= Máire Delaney =

Irish doctor

Máire Delaney (née de Valera, 1945–2002) was an Irish medical doctor in the fields of psychiatry, anatomy and pathology. She was best known for her research on 'bog bodies'.

==Biography==
She was born in Dublin in 1945. Her mother was from Carndonagh on the County Donegal coast. Her father, Eamon de Valera, Jnr, was a professor and consultant gynaecologist at the National Maternity Hospital, Dublin. Her grandfather was Éamon de Valera, was President of Ireland. She was educated at St Louis High School, Rathmines, a convent school, and University College Dublin (UCD) where she qualified as a medical doctor in 1971.

She married Tom Delaney, an archaeologist specialising in the mediaeval period, and moved to Belfast where he worked at the Ulster Museum. She trained in psychiatry and also reported on archaeological anatomy and pathology. When her husband died, she returned to Dublin with their two daughters, finally settling in the village of Ballyboughal. She got remarried, to Pat O'Connell. After working as a psychiatric registrar, her interest in archaeology led her to teaching at UCD followed by a lectureship in anatomy at Trinity College. In her research, she engaged the assistance of many experts worldwide to understand the chemistry of tissue preservation in bog people. In 1999, she and her archaeologist colleague, Nóra Bermingham, began studying a bog body found in Offaly. She was co-author, with Bermingham, of The bog body from Tumbeagh (Wordwell, 2005). The novelist, Erin Hart, based the pathologist character Nora Gavin from her book False Mermaid on Delaney after interviewing her.

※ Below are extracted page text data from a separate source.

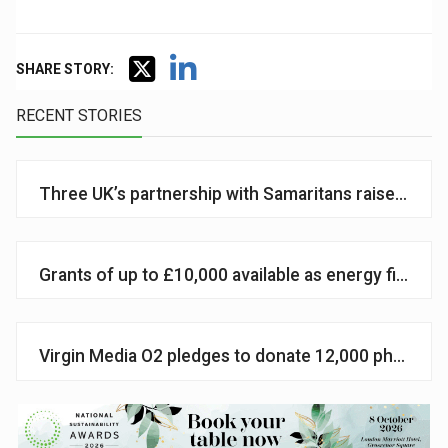
SHARE STORY:
RECENT STORIES
Three UK’s partnership with Samaritans raises £1m
Grants of up to £10,000 available as energy firm 
Virgin Media O2 pledges to donate 12,000 phones t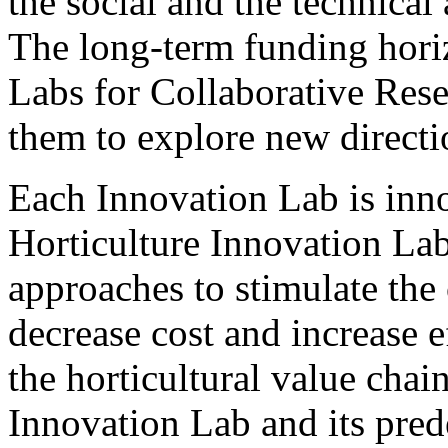
the social and the technical 
The long-term funding horiz
Labs for Collaborative Res
them to explore new directio
Each Innovation Lab is inn
Horticulture Innovation Lab
approaches to stimulate the
decrease cost and increase ef
the horticultural value cha
Innovation Lab and its pred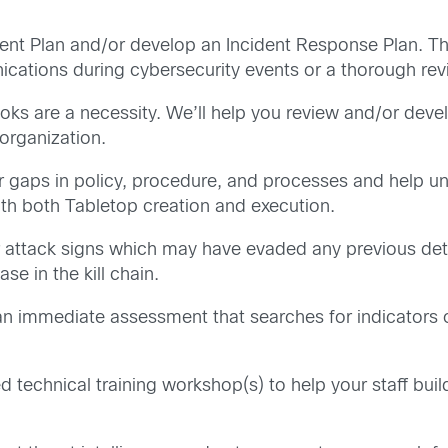
nt Plan and/or develop an Incident Response Plan. Thi
tions during cybersecurity events or a thorough revie
ks are a necessity. We’ll help you review and/or deve
 organization.
 gaps in policy, procedure, and processes and help 
with both Tabletop creation and execution.
 attack signs which may have evaded any previous detec
se in the kill chain.
an immediate assessment that searches for indicators 
ed technical training workshop(s) to help your staff bui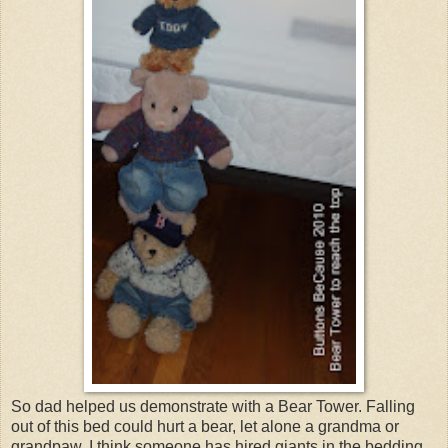
So dad helped us demonstrate with a Bear Tower. Falling
out of this bed could hurt a bear, let alone a grandma or
grandpaw. I think someone has hired giants in the bedding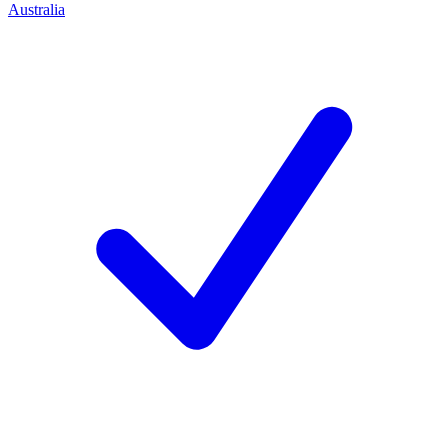
Australia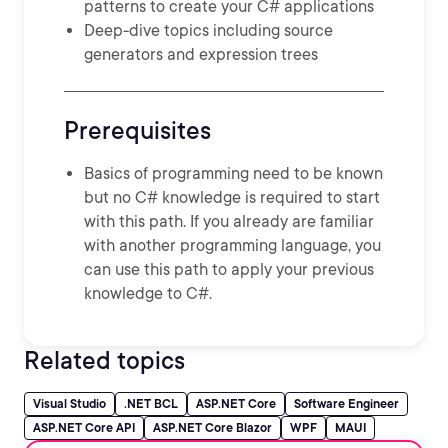
patterns to create your C# applications
Deep-dive topics including source
generators and expression trees
Prerequisites
Basics of programming need to be known
but no C# knowledge is required to start
with this path. If you already are familiar
with another programming language, you
can use this path to apply your previous
knowledge to C#.
Related topics
Visual Studio
.NET BCL
ASP.NET Core
Software Engineer
ASP.NET Core API
ASP.NET Core Blazor
WPF
MAUI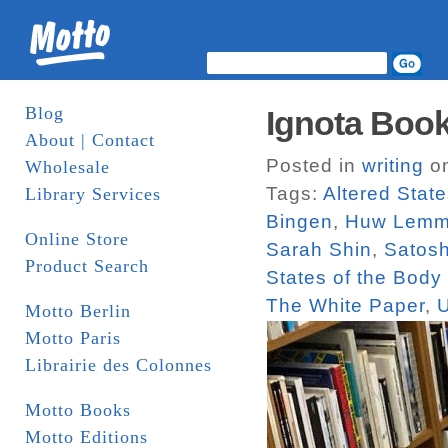
Blog
Ignota Book
About | Contact
Posted in
writing
on
Wholesale
Tags:
Altered Stat
Library Services
Bingen
,
Huw Lemm
Online Store
Sarah Shin
,
Satos
Product Search
States of the Bod
The White Paper
,
Motto Berlin
Motto Paris
Librairie des Colonnes
Motto Books
Motto Editions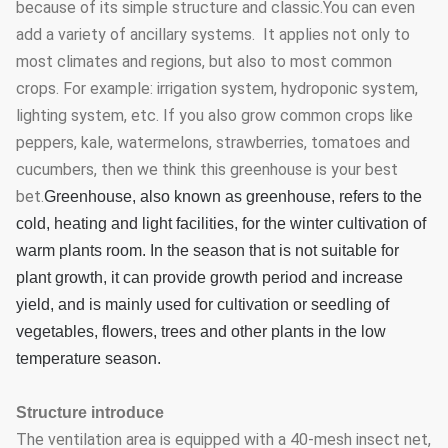
because of its simple structure and classic.You can even
add a variety of ancillary systems. It applies not only to
most climates and regions, but also to most common
crops. For example: irrigation system, hydroponic system,
lighting system, etc. If you also grow common crops like
peppers, kale, watermelons, strawberries, tomatoes and
cucumbers, then we think this greenhouse is your best
bet.
Greenhouse, also known as greenhouse, refers to the
cold, heating and light facilities, for the winter cultivation of
warm plants room. In the season that is not suitable for
plant growth, it can provide growth period and increase
yield, and is mainly used for cultivation or seedling of
vegetables, flowers, trees and other plants in the low
temperature season.
Structure introduce
The ventilation area is equipped with a 40-mesh insect net,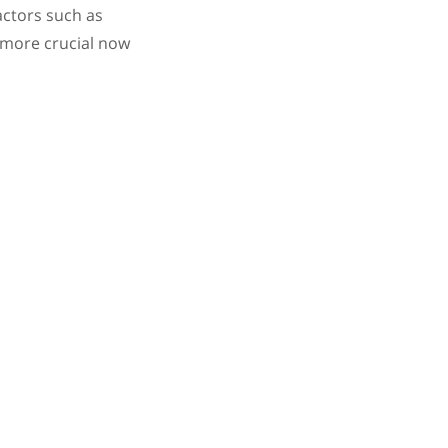
actors such as
 more crucial now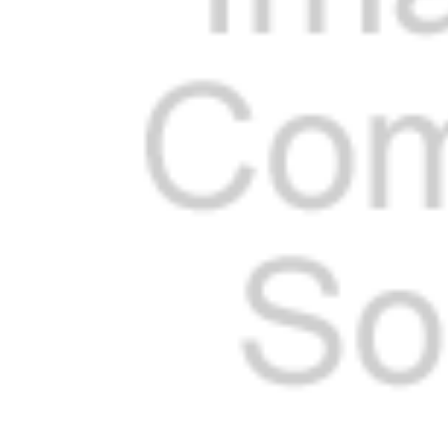
Cooler Gaskets
Hinges
Oven Gaskets
Door Clos
Foam Gaskets
Latches &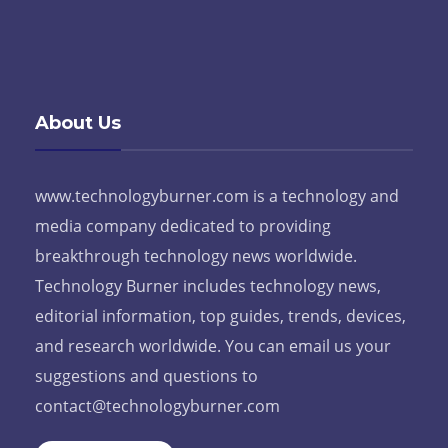
About Us
www.technologyburner.com is a technology and
media company dedicated to providing
breakthrough technology news worldwide.
Technology Burner includes technology news,
editorial information, top guides, trends, devices,
and research worldwide. You can email us your
suggestions and questions to
contact@technologyburner.com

Throughout her life, she had been eagerly involved in amateur drama. She was well known for her singing and was a supporter of traditional dance and music; along with her second husband, she was a member of the Góilín Club in Dublin. After some months of illness, she died and her funeral was held in Ballyboughal.

Delaney was one of 14 Irish women scientists celebrated on International Women's Day in 2016.